## About this exercise
The span to repeat in the listing below runs from the line containing "Figure 4. Role" to the line containing "TABLE 2 Baseline echocardiographic data.", inclusive. Repeat it exactly, and only it.

## Exercise input

------------------------------------

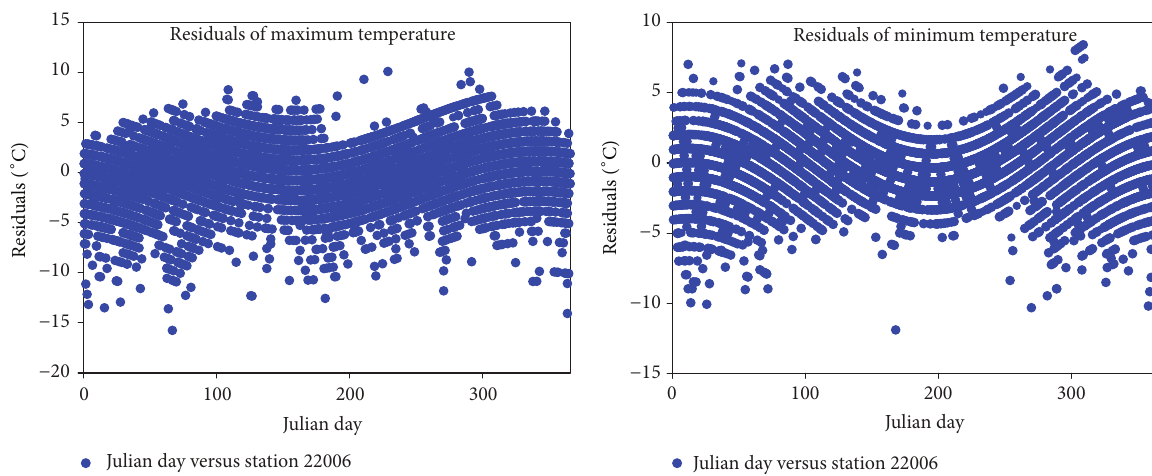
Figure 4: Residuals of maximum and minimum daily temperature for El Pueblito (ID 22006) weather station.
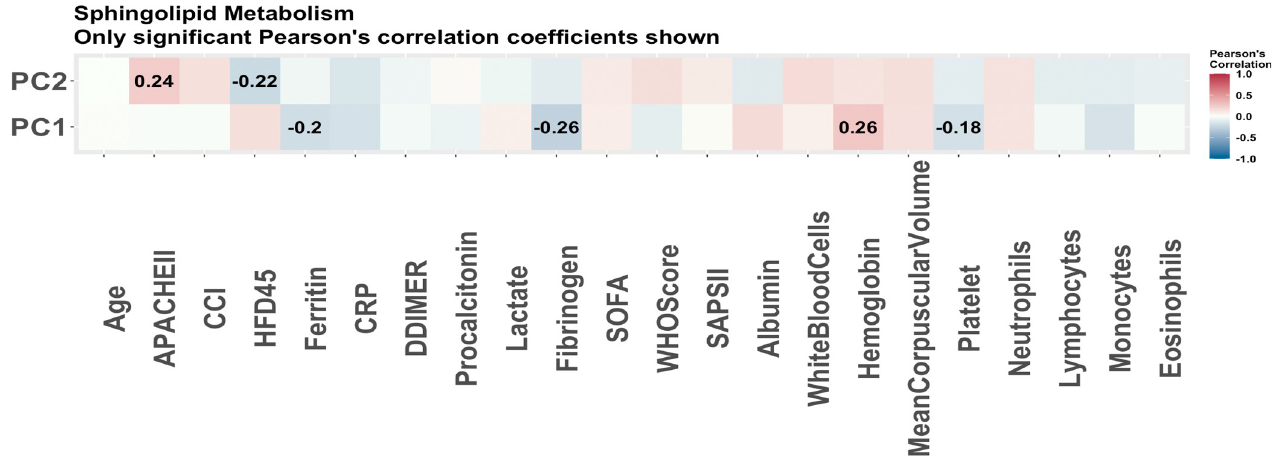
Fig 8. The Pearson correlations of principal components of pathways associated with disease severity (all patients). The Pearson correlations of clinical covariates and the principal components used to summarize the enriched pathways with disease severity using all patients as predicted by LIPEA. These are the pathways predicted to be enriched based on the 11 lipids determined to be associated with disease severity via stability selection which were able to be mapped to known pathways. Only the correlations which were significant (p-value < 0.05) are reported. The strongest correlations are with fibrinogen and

------------------------------------

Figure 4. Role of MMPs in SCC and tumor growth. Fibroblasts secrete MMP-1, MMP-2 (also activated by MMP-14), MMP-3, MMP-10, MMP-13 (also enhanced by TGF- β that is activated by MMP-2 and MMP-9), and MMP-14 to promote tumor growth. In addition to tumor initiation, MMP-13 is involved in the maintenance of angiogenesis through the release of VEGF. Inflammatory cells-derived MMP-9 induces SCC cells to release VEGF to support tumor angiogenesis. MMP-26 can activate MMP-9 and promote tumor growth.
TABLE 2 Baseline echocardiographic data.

------------------------------------

## Written response
Figure 4. Role of MMPs in SCC and tumor growth. Fibroblasts secrete MMP-1, MMP-2 (also activated by MMP-14), MMP-3, MMP-10, MMP-13 (also enhanced by TGF- β that is activated by MMP-2 and MMP-9), and MMP-14 to promote tumor growth. In addition to tumor initiation, MMP-13 is involved in the maintenance of angiogenesis through the release of VEGF. Inflammatory cells-derived MMP-9 induces SCC cells to release VEGF to support tumor angiogenesis. MMP-26 can activate MMP-9 and promote tumor growth.
TABLE 2 Baseline echocardiographic data.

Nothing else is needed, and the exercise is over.